*Assigned task:* Only the lines running from the one with "left shoulder: (549, 303)" to the end of the listing should be returned, each exactly as it appears, with both ends kept.

*Source material:*

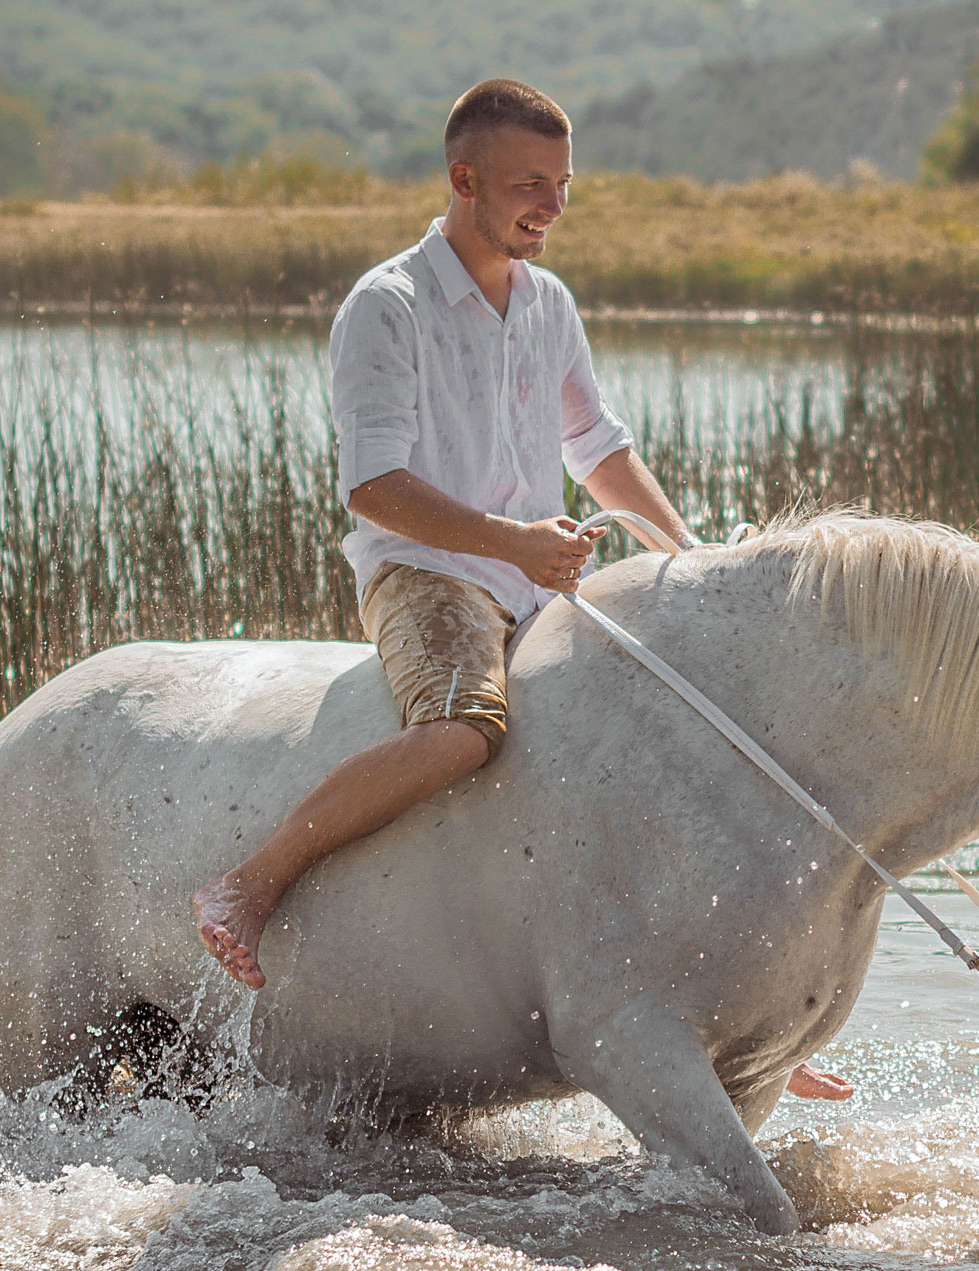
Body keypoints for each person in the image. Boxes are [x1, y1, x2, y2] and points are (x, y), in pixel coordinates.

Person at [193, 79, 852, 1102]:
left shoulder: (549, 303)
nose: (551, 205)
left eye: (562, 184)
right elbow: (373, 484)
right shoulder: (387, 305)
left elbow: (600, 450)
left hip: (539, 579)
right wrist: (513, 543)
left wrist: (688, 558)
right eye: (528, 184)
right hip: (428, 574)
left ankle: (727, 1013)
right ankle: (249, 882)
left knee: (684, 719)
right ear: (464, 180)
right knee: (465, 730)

*Task solution:*
left shoulder: (549, 303)
nose: (551, 205)
left eye: (562, 184)
right elbow: (373, 484)
right shoulder: (387, 305)
left elbow: (600, 450)
left hip: (539, 579)
right wrist: (513, 543)
left wrist: (688, 558)
right eye: (528, 184)
right hip: (428, 574)
left ankle: (727, 1013)
right ankle: (249, 882)
left knee: (684, 719)
right ear: (464, 180)
right knee: (465, 730)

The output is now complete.